■ **Given data**
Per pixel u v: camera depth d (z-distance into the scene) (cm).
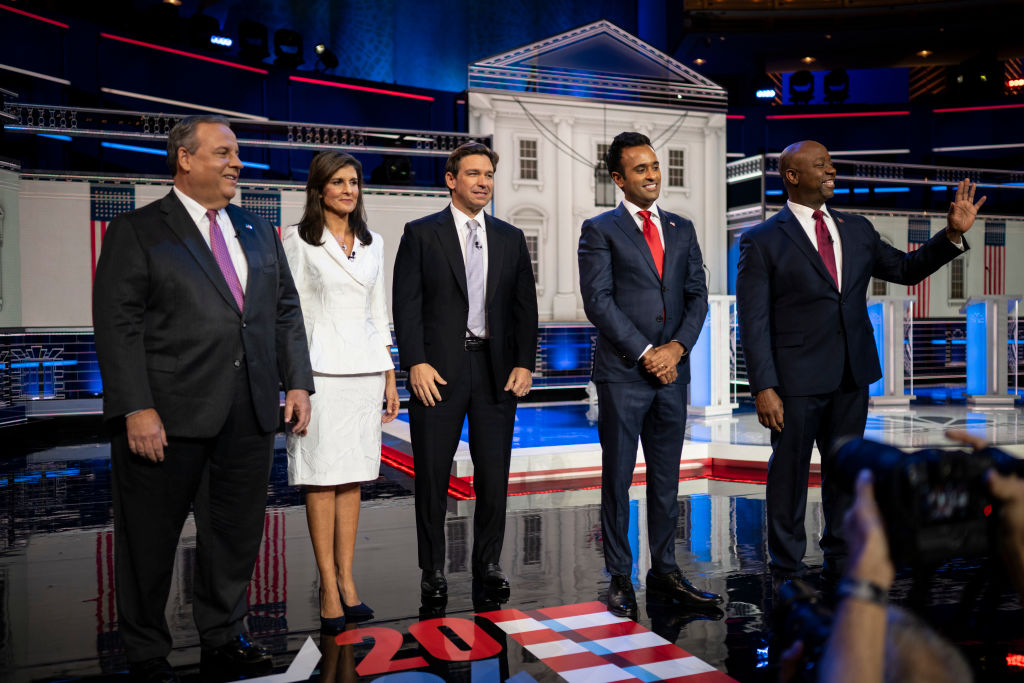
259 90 1316
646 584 304
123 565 221
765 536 381
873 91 1852
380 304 283
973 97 1549
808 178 293
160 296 218
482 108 1173
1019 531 77
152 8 1238
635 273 287
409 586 311
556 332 1199
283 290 249
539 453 548
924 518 77
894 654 75
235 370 227
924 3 1412
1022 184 1368
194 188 224
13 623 275
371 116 1390
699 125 1284
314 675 225
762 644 243
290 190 1052
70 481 577
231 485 236
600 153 1234
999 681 206
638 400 283
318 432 261
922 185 1446
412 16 1620
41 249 948
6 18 1048
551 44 1203
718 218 1298
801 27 1477
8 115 897
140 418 211
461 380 296
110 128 1172
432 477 295
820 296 290
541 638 251
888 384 808
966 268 1301
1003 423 691
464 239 301
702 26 1488
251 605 290
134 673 224
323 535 266
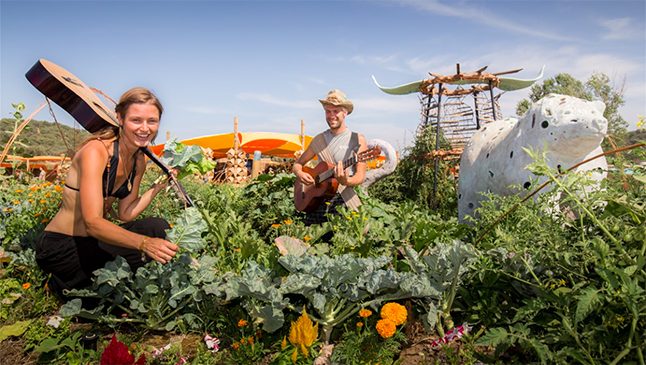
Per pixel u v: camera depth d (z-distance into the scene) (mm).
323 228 3535
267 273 2447
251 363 2113
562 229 2295
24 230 3943
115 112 2523
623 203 1927
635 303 1643
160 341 2369
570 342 1881
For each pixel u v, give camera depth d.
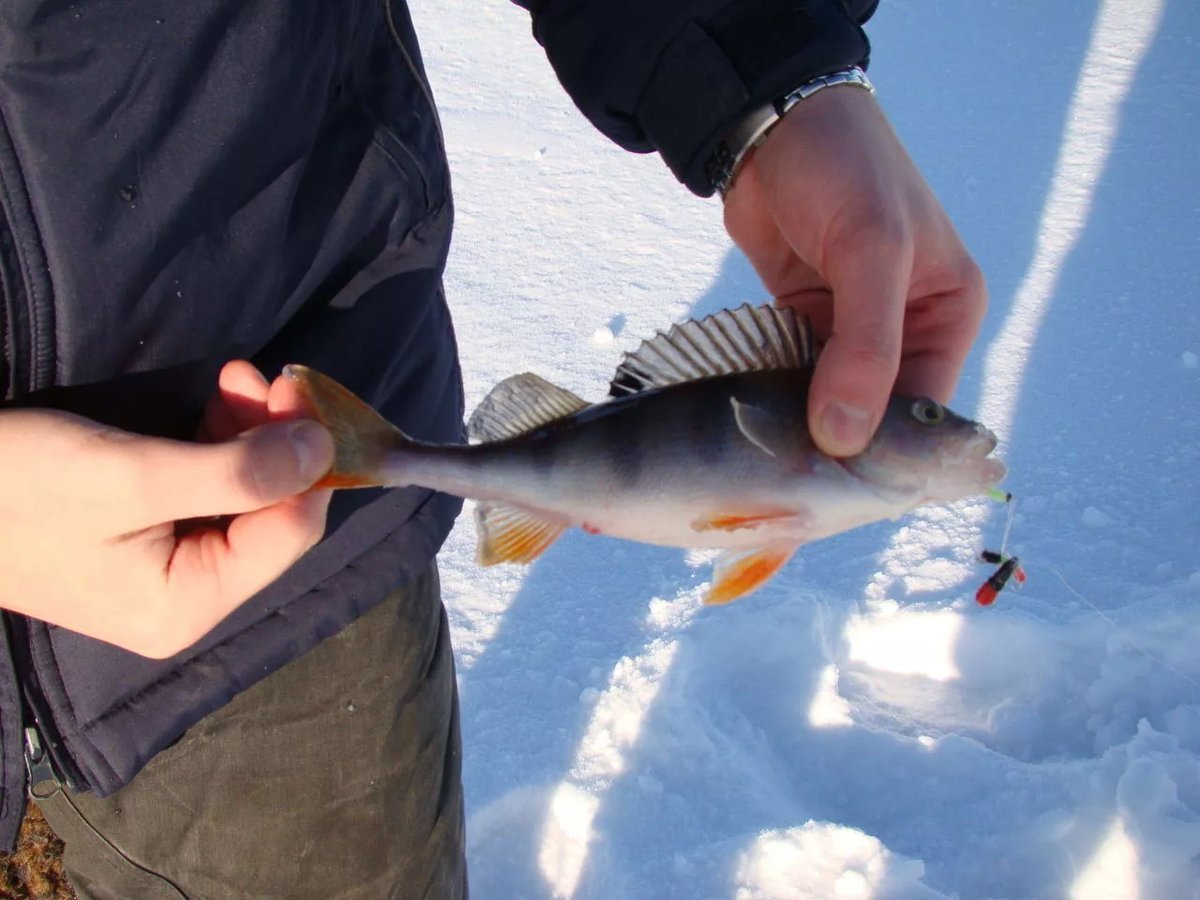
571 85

■ **Task prompt**
An exact restatement of every record is required. Omit the images.

■ **Answer below**
Per pixel u v: camera depth d (z-distance into the scene) (cm).
259 90 1316
646 584 304
123 565 221
765 536 381
873 91 1852
380 304 283
973 97 1549
808 178 293
160 296 218
482 108 1173
1019 531 77
152 8 1238
635 273 287
409 586 311
556 332 1199
283 290 249
539 453 548
924 518 77
894 654 75
235 370 227
924 3 1412
1022 184 1368
194 188 224
13 623 275
371 116 1390
699 125 1284
314 675 225
762 644 243
290 190 1052
70 481 577
231 485 236
600 153 1234
999 681 206
638 400 283
318 432 261
922 185 1446
412 16 1620
41 249 948
6 18 1048
551 44 1203
718 218 1298
801 27 1477
8 115 897
140 418 211
461 380 296
110 128 1172
432 477 295
820 296 290
541 638 251
888 384 808
966 268 1301
1003 423 691
464 239 301
702 26 1488
251 605 290
134 673 224
323 535 266
Per pixel u v: camera depth d (z-distance into the scene) (mm).
323 228 3535
267 273 2447
251 363 2113
562 229 2295
24 230 3943
115 112 2523
623 203 1927
635 303 1643
160 341 2369
570 342 1881
For each pixel u v, give camera depth d.
571 85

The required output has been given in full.